ABC News reported that to date, 30 million Americans have received a COVID-19 vaccine and said that March 9, the U.S "hit a new daily record for vaccinations with 2.9 million shots in arms in just one day."
As a result of more people being vaccinated and COVID-19 cases declining, many states are loosening some pandemic restrictions -- though cautioning people to still take precautions and continue to use face masks, social distance and regularly wash their hands, because the country is not out of the woods yet. Catholic leaders also have reiterated the need to continue to take these precautions.
"There is so much to learn from this global suffering," the Administrative Committee said in its pastoral message. "We must build on the kindness and openness that we have witnessed on the local level by creating more social structures that not only heal the fractures and isolation felt by so many during this pandemic but will prevent such divisions from occurring again.

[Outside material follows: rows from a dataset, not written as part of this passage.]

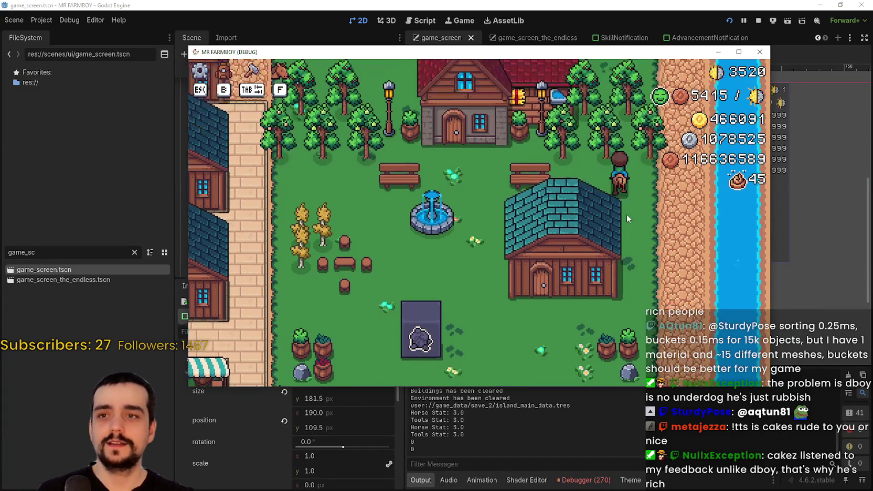
pyautogui.press('d')
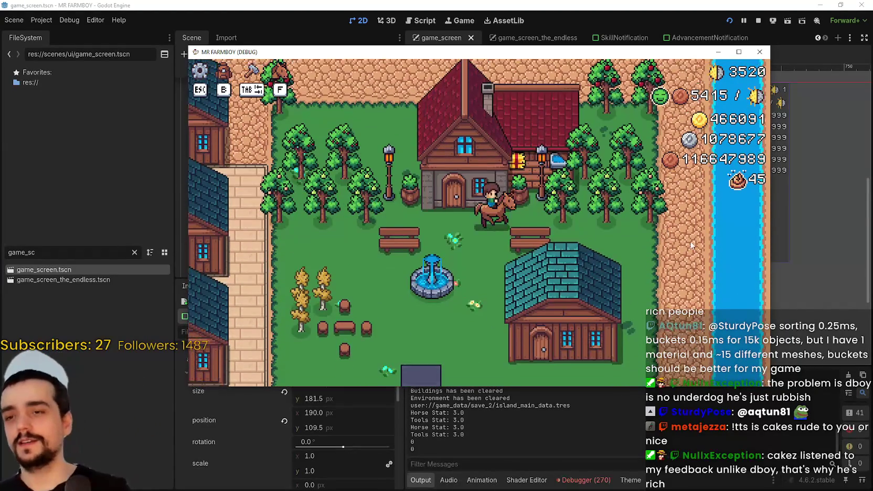
pyautogui.press('w')
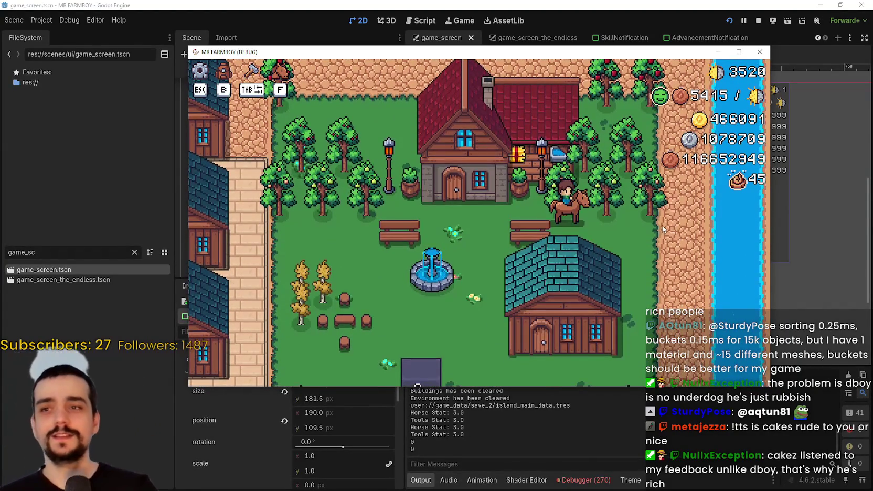
pyautogui.press('d')
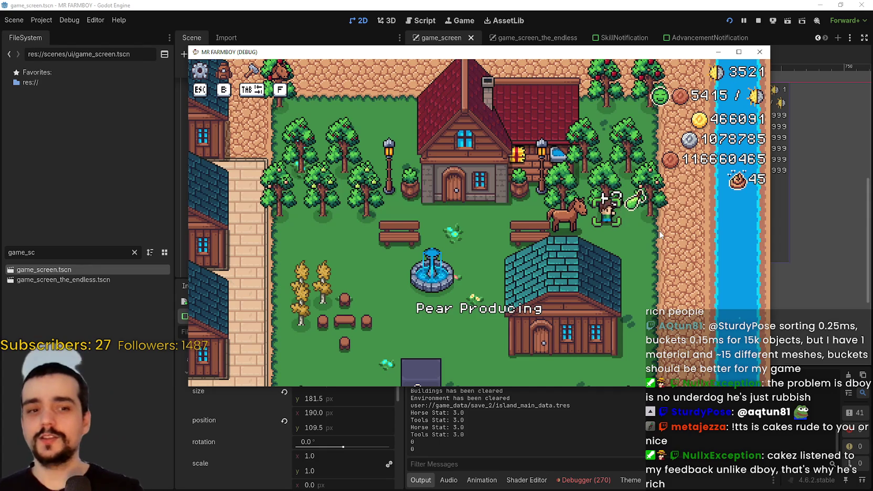
pyautogui.press('w')
pyautogui.press('a')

"As Pope Francis has implored, 'Let us dream, then, as a single human family,' to a horizon where we are more caring of one another. Let us keep this sense alive and continue the work of promoting the common good."
The Administrative Committee members said that "renewed by this season of Lent, we ... place our confidence in the Lord, who suffered, was crucified and is resurrected."
"We join our brother bishops in urging everyone to continue to keep God's love alive in their hearts and in their families and communities," they said. "And we look forward to welcoming the Catholic faithful back when we all may safely participate physically in the eucharistic celebration of the Mass and gather once more in our parishes."